▶ Record set:

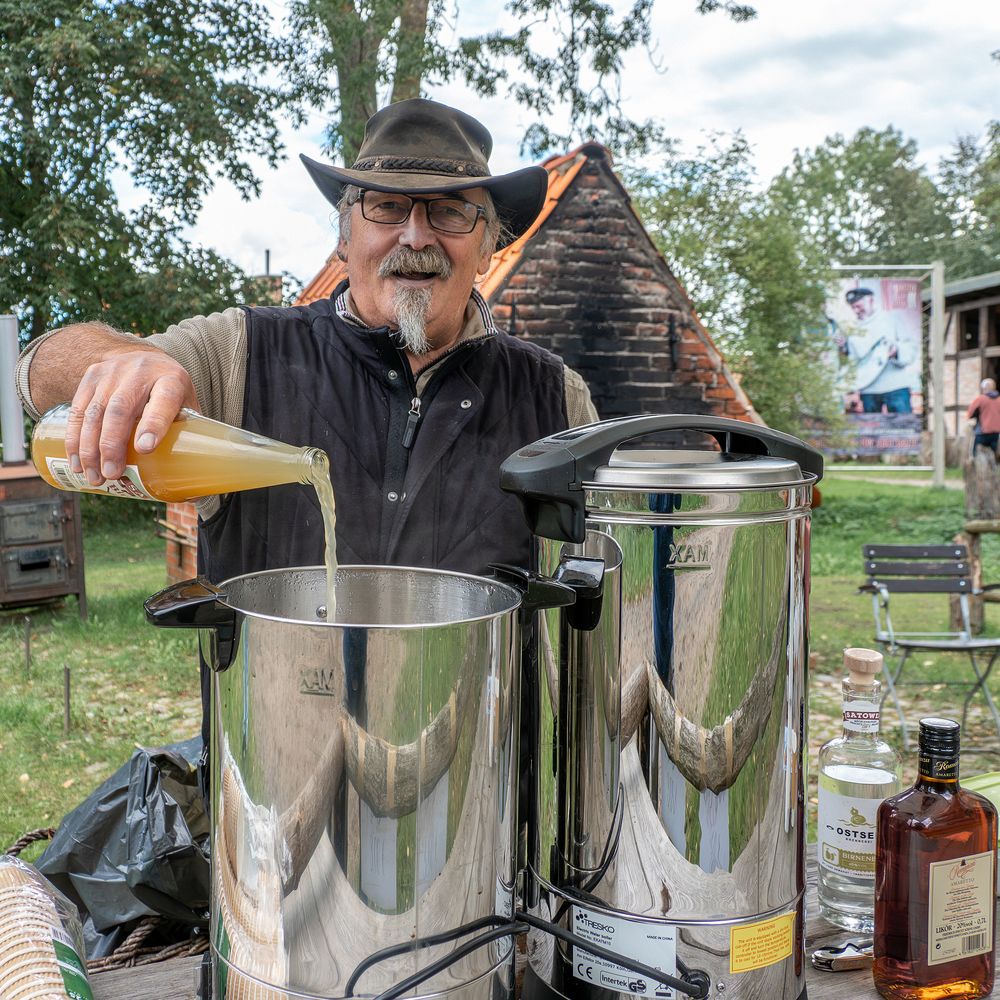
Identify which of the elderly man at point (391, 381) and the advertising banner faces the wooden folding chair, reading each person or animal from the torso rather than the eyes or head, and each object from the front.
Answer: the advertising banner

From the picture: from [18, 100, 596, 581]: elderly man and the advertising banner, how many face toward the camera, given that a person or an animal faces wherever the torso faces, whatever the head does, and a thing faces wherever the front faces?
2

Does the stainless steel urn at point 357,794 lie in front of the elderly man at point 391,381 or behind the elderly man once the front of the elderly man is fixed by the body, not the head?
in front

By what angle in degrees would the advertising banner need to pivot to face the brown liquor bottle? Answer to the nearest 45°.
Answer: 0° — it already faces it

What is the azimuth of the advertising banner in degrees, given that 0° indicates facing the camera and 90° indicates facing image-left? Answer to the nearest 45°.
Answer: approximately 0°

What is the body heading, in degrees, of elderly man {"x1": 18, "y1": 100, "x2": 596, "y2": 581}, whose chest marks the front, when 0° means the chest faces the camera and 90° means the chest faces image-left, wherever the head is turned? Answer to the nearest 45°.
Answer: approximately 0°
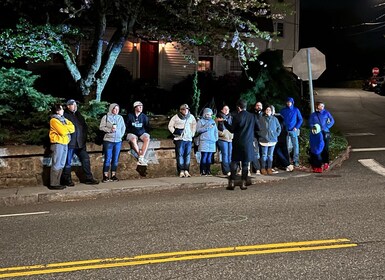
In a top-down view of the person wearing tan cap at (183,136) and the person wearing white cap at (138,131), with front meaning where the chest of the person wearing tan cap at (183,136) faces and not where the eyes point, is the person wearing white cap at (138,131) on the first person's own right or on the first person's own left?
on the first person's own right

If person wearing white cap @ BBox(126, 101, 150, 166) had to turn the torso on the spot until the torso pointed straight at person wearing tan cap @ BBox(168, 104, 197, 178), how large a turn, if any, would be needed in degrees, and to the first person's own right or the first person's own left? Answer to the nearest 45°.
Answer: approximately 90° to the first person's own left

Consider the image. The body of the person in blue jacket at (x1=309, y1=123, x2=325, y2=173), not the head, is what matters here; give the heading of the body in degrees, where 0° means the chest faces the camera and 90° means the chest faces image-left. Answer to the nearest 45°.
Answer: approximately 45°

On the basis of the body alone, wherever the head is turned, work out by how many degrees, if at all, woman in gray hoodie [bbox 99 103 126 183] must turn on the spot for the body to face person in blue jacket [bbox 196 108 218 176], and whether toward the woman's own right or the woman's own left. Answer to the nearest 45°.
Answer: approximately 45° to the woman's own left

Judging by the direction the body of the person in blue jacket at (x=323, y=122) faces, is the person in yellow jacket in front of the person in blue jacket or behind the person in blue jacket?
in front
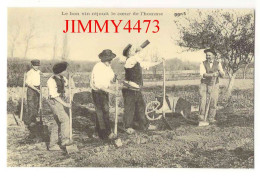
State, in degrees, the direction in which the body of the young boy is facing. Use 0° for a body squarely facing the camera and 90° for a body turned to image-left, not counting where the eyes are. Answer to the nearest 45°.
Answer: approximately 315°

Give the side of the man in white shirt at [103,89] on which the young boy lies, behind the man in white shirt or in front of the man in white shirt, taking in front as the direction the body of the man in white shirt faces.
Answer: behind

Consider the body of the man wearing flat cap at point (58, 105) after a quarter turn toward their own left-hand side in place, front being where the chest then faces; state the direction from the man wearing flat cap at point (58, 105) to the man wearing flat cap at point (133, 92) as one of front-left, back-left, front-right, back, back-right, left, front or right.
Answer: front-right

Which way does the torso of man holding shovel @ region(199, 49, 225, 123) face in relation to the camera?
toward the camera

▶ Exercise aim: Copy all of the material above word for word, omitting the pictures.

▶ Solved exercise:
Identify which of the elderly man at point (391, 381) and the advertising banner faces the wooden folding chair, reading each person or animal from the torso rather than the eyes or head, and each object from the front.
Answer: the advertising banner

From the picture: from [18, 100, 596, 581]: elderly man and the advertising banner, how many face toward the camera, given that a person or an animal faces wherever the torso faces, whatever the head does, and a thing faces wherever the front faces?
2

Does the stainless steel urn at point 357,794 lie in front of the elderly man at point 391,381 or behind the elderly man once the front of the elderly man is fixed by the body, not the head?
in front

By what angle in degrees would the advertising banner need to pivot to face the brown liquor bottle? Answer to the nearest 45°.
Answer: 0° — it already faces it

What is the azimuth of the advertising banner in degrees, given that 0° indicates facing the camera and 90° indicates facing image-left? Answer to the nearest 45°.
Answer: approximately 0°

What is the body heading, in degrees, of elderly man {"x1": 18, "y1": 100, "x2": 596, "y2": 581}, whose chest marks the front, when 0° means the chest faces the camera and 90° means the chest faces image-left, wherever the head is turned? Answer to the nearest 45°.
Answer: approximately 0°
In a top-down view of the person wearing tan cap at (183,136) and the person wearing white cap at (138,131), with front meaning where the chest of the person wearing tan cap at (183,136) faces and not where the eyes point, is the person wearing white cap at (138,131) on the first person's own right or on the first person's own left?
on the first person's own right

If person wearing white cap @ BBox(126, 101, 150, 166) had to turn the torso on the spot until the torso pointed straight at person wearing tan cap @ BBox(168, 104, 197, 178), how large a turn, if any, would be needed in degrees, and to the first person's own right or the first person's own left? Answer to the nearest 45°.
Answer: approximately 90° to the first person's own left

Consider the image. The body of the person in blue jacket at (x1=309, y1=123, x2=325, y2=173), not the head, is what matters here; give the heading of the body in degrees, where 0° means the chest faces the camera and 90° means the chest faces image-left. Answer to the nearest 45°.
Answer: approximately 45°

On the basis of the body alone, wherever the head is turned, work out by how many degrees, if at all, woman in gray hoodie [bbox 99 103 126 183] must turn on the spot for the body to face person in blue jacket [bbox 196 108 218 176], and whether toward the woman's own right or the woman's own left. Answer to the nearest 45°.
Answer: approximately 45° to the woman's own left

Judging by the direction the body of the person in blue jacket at (x=323, y=122) faces, is the person in yellow jacket in front of the person in blue jacket or behind the person in blue jacket?
in front
State, in degrees, the direction in which the body of the young boy is facing. Use 0° for a body squarely facing the camera and 90° for a body turned to image-left, not counting where the eyes are. Answer to the nearest 45°.
Answer: approximately 315°

Give the side of the man in white shirt at [103,89] on which the young boy lies, behind the man in white shirt or in front of the man in white shirt, taking in front as the direction the body of the man in white shirt faces.
Answer: behind

Consider the body of the man wearing flat cap at point (58, 105) after a quarter turn toward their own left-hand side in place, front being where the chest then faces; state the direction from the man wearing flat cap at point (58, 105) to the man wearing flat cap at point (133, 92) as one of front-left, back-left, front-right, back, back-right, left, front or right.
Answer: front-right

Which way does the torso of man holding shovel @ region(199, 49, 225, 123) face in relation to the camera?
toward the camera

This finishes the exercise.